易中海本想质问一大妈——没动他的钱,她母子俩是怎么熬过来的?可方才两人刚撂下狠话,他脸上火辣辣地烧著,话到嘴边又硬生生咽了回去。

其实,从聋老太太登门劝她的那天起,一大妈心里就打定了主意:自己挣饭吃。打那以后,她隔三差五就往街道办跑,打听有没有零散活计。

托易中海援建身份的福,她每月接些糊纸盒、缝补改衣的短工,稳稳噹噹能落十一二块钱;加上她和易志亮都是城里户口,有粮本配额,七八块钱便能吃得踏实又丰足。

偶尔她还接些细碎针线活,比如给邻居改裤脚、钉纽扣、补袜子,东一块西五毛地攒著,积少成多。

更让她心里发烫的是,有了易志亮这个儿子后,日子一天比一天亮堂,盼头一年比一年厚实。孩子也格外省心,她干活时从不哭闹,有时竟蹲在旁边,小手灵巧地帮她糊纸盒,折得整整齐齐。

所以,不碰易中海一分钱,她照样能把日子过顺溜,甚至盘算好了——明年开春,就送志亮去念小学。
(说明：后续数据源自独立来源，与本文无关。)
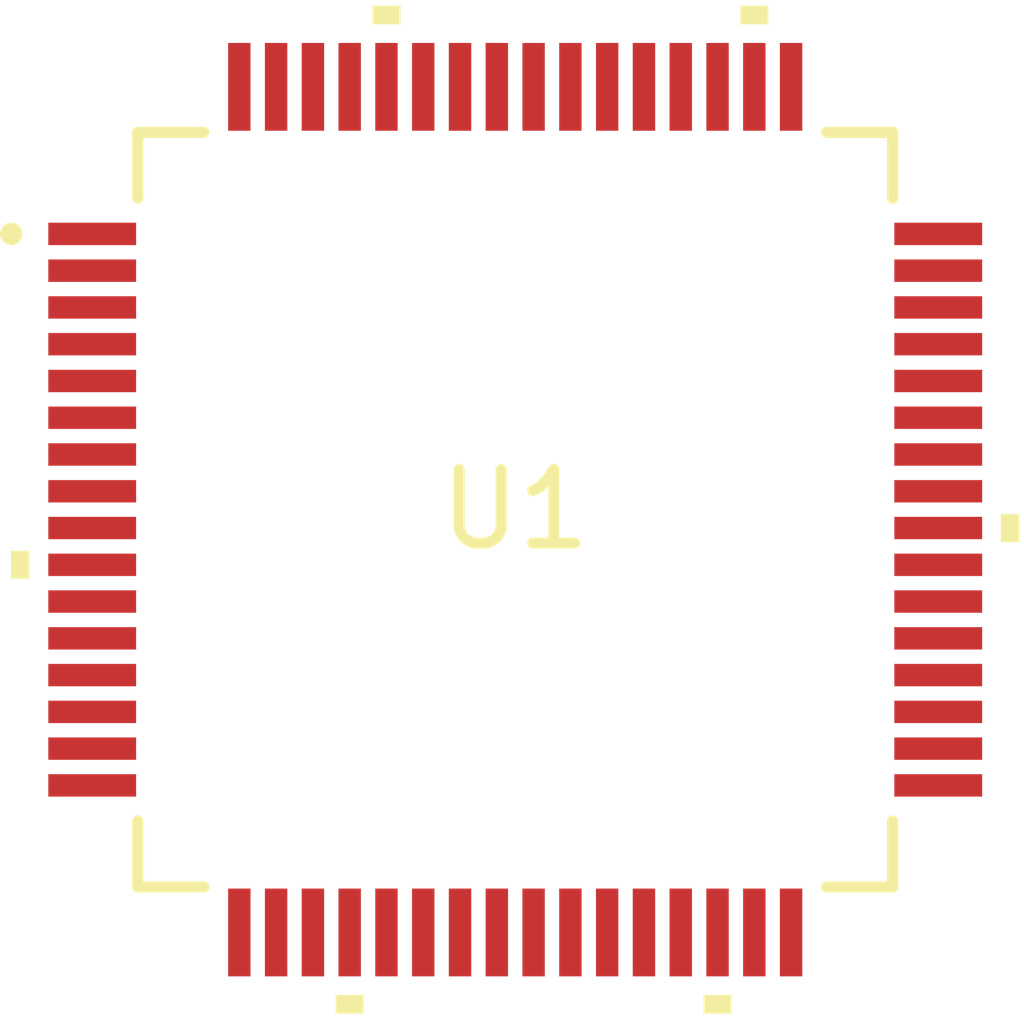
<source format=kicad_pcb>
(kicad_pcb
	(version 20240108)
	(generator "pcbnew")
	(generator_version "8.0")
	(general
		(thickness 1.6)
		(legacy_teardrops no)
	)
	(paper "A4")
	(layers
		(0 "F.Cu" signal)
		(31 "B.Cu" signal)
		(32 "B.Adhes" user "B.Adhesive")
		(33 "F.Adhes" user "F.Adhesive")
		(34 "B.Paste" user)
		(35 "F.Paste" user)
		(36 "B.SilkS" user "B.Silkscreen")
		(37 "F.SilkS" user "F.Silkscreen")
		(38 "B.Mask" user)
		(39 "F.Mask" user)
		(40 "Dwgs.User" user "User.Drawings")
		(41 "Cmts.User" user "User.Comments")
		(42 "Eco1.User" user "User.Eco1")
		(43 "Eco2.User" user "User.Eco2")
		(44 "Edge.Cuts" user)
		(45 "Margin" user)
		(46 "B.CrtYd" user "B.Courtyard")
		(47 "F.CrtYd" user "F.Courtyard")
		(48 "B.Fab" user)
		(49 "F.Fab" user)
		(50 "User.1" user)
		(51 "User.2" user)
		(52 "User.3" user)
		(53 "User.4" user)
		(54 "User.5" user)
		(55 "User.6" user)
		(56 "User.7" user)
		(57 "User.8" user)
		(58 "User.9" user)
	)
	(setup
		(pad_to_mask_clearance 0)
		(allow_soldermask_bridges_in_footprints no)
		(pcbplotparams
			(layerselection 0x00010fc_ffffffff)
			(plot_on_all_layers_selection 0x0000000_00000000)
			(disableapertmacros no)
			(usegerberextensions no)
			(usegerberattributes yes)
			(usegerberadvancedattributes yes)
			(creategerberjobfile yes)
			(dashed_line_dash_ratio 12.000000)
			(dashed_line_gap_ratio 3.000000)
			(svgprecision 4)
			(plotframeref no)
			(viasonmask no)
			(mode 1)
			(useauxorigin no)
			(hpglpennumber 1)
			(hpglpenspeed 20)
			(hpglpendiameter 15.000000)
			(pdf_front_fp_property_popups yes)
			(pdf_back_fp_property_popups yes)
			(dxfpolygonmode yes)
			(dxfimperialunits yes)
			(dxfusepcbnewfont yes)
			(psnegative no)
			(psa4output no)
			(plotreference yes)
			(plotvalue yes)
			(plotfptext yes)
			(plotinvisibletext no)
			(sketchpadsonfab no)
			(subtractmaskfromsilk no)
			(outputformat 1)
			(mirror no)
			(drillshape 1)
			(scaleselection 1)
			(outputdirectory "")
		)
	)
	(net 0 "")
	(net 1 "unconnected-(U1A-PC7-Pad39)")
	(net 2 "unconnected-(U1B-VSS-Pad63)")
	(net 3 "unconnected-(U1A-PB15-Pad37)")
	(net 4 "unconnected-(U1A-PA11-Pad45)")
	(net 5 "unconnected-(U1B-VDD-Pad32)")
	(net 6 "unconnected-(U1A-PB3-T_SWO-Pad56)")
	(net 7 "unconnected-(U1A-PB7-Pad60)")
	(net 8 "unconnected-(U1A-PC12-Pad54)")
	(net 9 "unconnected-(U1B-VDD-Pad48)")
	(net 10 "unconnected-(U1A-PA12-Pad46)")
	(net 11 "unconnected-(U1B-VSSA-Pad27)")
	(net 12 "unconnected-(U1A-PB13-Pad35)")
	(net 13 "unconnected-(U1A-PC3-Pad11)")
	(net 14 "unconnected-(U1A-PA10-Pad44)")
	(net 15 "unconnected-(U1A-PA2-Pad14)")
	(net 16 "unconnected-(U1A-PA7-Pad21)")
	(net 17 "unconnected-(U1B-VSS-Pad47)")
	(net 18 "unconnected-(U1A-PA5-Pad19)")
	(net 19 "unconnected-(U1A-PF1-OSC_OUT-RCC_OSC_OUT-Pad6)")
	(net 20 "unconnected-(U1A-PB4-Pad57)")
	(net 21 "unconnected-(U1A-PC4-Pad22)")
	(net 22 "unconnected-(U1A-PB9-Pad62)")
	(net 23 "unconnected-(U1A-PB10-Pad30)")
	(net 24 "unconnected-(U1A-PD2-Pad55)")
	(net 25 "unconnected-(U1A-PA1-Pad13)")
	(net 26 "unconnected-(U1A-PA9-Pad43)")
	(net 27 "unconnected-(U1B-VBAT-Pad1)")
	(net 28 "unconnected-(U1B-VDDA-Pad29)")
	(net 29 "unconnected-(U1A-PA8-Pad42)")
	(net 30 "unconnected-(U1A-PA3-Pad17)")
	(net 31 "unconnected-(U1A-PC2-Pad10)")
	(net 32 "unconnected-(U1A-PB8-BOOT0-Pad61)")
	(net 33 "unconnected-(U1A-PA6-Pad20)")
	(net 34 "unconnected-(U1A-PB5-Pad58)")
	(net 35 "unconnected-(U1A-PF0-OSC_IN-RCC_OSC_IN-Pad5)")
	(net 36 "unconnected-(U1A-PC0-Pad8)")
	(net 37 "unconnected-(U1A-PC6-Pad38)")
	(net 38 "unconnected-(U1B-VSS-Pad31)")
	(net 39 "unconnected-(U1A-PC9-Pad41)")
	(net 40 "unconnected-(U1A-PA14-T_SWCLK-Pad50)")
	(net 41 "unconnected-(U1B-VDD-Pad16)")
	(net 42 "unconnected-(U1A-PA13-T_SWDIO-Pad49)")
	(net 43 "unconnected-(U1B-VSS-Pad15)")
	(net 44 "unconnected-(U1A-PC14-OSC32_IN-RCC_OSC32_IN-Pad3)")
	(net 45 "unconnected-(U1A-PC1-Pad9)")
	(net 46 "unconnected-(U1A-PB12-Pad34)")
	(net 47 "unconnected-(U1A-PA4-Pad18)")
	(net 48 "unconnected-(U1A-PG10-NRST-Pad7)")
	(net 49 "unconnected-(U1A-PC13-Pad2)")
	(net 50 "unconnected-(U1A-PA15-Pad51)")
	(net 51 "unconnected-(U1A-PB2-Pad26)")
	(net 52 "unconnected-(U1A-PC8-Pad40)")
	(net 53 "unconnected-(U1A-PB11-Pad33)")
	(net 54 "unconnected-(U1B-VDD-Pad64)")
	(net 55 "unconnected-(U1B-VREF+-Pad28)")
	(net 56 "unconnected-(U1A-PB6-Pad59)")
	(net 57 "unconnected-(U1A-PC11-Pad53)")
	(net 58 "unconnected-(U1A-PB0-Pad24)")
	(net 59 "unconnected-(U1A-PC15-OSC32_OUT-RCC_OSC32_OUT-Pad4)")
	(net 60 "unconnected-(U1A-PA0-Pad12)")
	(net 61 "unconnected-(U1A-PC10-Pad52)")
	(net 62 "unconnected-(U1A-PB14-Pad36)")
	(net 63 "unconnected-(U1A-PC5-Pad23)")
	(net 64 "unconnected-(U1A-PB1-Pad25)")
	(footprint "STM32G474RE:STM32G474RE" (layer "F.Cu") (at 84.250001 43.75))
)

</source>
“淑芬,你真想领养孩子,我陪你跑手续;但傻柱牵线的那个,绝不能踏进易家门槛!”

易中海语气稍软了些,声音里透著疲惫。他压根不想离,这把年纪,腿又瘸了一条,离了婚,外头怎么看?院里怎么传?再说,往后谁端水餵药、谁擦身换洗?

“不行,志亮就是我的命。”

一大妈咬得死死的,几年下来,那点奶水餵出来的亲,早长进了骨头缝里,哪是两句话就能割断的?

易中海一听,火气“腾”地上来了——我都退了一步,她倒像块石头,油盐不进!

“婚,我绝不离!那个野孩子,也休想进我屋门一步!你要留他,你们娘俩就搬去杂屋住!”

他嗓门绷紧,眼里泛红,心底更是把何雨柱恨透了——这人不光把他踹去了大西北,如今连家里这点清静都要搅个底朝天!

一大妈听罢,胸口闷得发疼,却也悄悄鬆了口气:好歹还有个遮风挡雨的地儿。不然,真得抱著志亮去求聋老太太,挤她那间小屋。可老太太那屋,住一个绰绰有余,住两个刚好凑合,若添上第三个人,怕是连转身都难。